• **Records from a collection**:
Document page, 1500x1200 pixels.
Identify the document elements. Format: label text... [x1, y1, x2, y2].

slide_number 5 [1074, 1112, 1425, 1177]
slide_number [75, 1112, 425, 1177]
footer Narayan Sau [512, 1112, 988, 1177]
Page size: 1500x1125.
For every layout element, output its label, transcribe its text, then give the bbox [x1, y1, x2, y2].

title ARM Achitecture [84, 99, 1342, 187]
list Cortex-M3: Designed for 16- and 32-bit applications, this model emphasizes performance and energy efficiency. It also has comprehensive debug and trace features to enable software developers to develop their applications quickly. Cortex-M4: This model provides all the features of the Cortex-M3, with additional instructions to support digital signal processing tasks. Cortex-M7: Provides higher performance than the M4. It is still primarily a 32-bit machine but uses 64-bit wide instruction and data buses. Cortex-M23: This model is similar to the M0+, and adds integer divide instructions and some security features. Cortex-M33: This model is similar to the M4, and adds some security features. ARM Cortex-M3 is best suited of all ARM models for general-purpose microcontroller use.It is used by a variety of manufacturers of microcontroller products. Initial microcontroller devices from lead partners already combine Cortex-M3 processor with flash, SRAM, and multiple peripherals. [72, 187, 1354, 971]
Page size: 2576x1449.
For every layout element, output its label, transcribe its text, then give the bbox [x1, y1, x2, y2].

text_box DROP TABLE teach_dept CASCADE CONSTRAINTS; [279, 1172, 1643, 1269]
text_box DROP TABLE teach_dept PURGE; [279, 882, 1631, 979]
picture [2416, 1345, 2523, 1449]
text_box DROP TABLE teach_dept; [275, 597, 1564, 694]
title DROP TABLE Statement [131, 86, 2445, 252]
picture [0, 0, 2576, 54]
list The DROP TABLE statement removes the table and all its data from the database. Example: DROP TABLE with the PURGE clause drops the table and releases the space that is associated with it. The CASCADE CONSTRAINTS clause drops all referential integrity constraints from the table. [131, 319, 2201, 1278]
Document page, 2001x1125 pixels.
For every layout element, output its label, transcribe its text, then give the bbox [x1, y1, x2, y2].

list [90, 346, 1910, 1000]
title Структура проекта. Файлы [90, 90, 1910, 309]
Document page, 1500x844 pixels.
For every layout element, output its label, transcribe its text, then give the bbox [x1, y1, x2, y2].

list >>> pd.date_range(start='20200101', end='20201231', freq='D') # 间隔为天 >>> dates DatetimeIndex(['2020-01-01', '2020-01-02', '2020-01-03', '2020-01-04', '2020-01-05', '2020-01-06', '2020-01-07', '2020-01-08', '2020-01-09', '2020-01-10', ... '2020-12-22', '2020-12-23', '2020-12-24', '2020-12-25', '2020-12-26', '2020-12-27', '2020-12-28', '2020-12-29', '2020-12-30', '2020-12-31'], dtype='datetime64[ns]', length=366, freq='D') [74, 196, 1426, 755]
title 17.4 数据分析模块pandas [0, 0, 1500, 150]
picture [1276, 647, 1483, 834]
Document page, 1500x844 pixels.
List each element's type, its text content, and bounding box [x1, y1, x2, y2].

• **WORK ORDER**: Each line in the records above that contains the word "pixels" must be copied.

• **TASK RESULT**:
Document page, 1500x1200 pixels.
Document page, 2001x1125 pixels.
Document page, 1500x844 pixels.
Document page, 1500x844 pixels.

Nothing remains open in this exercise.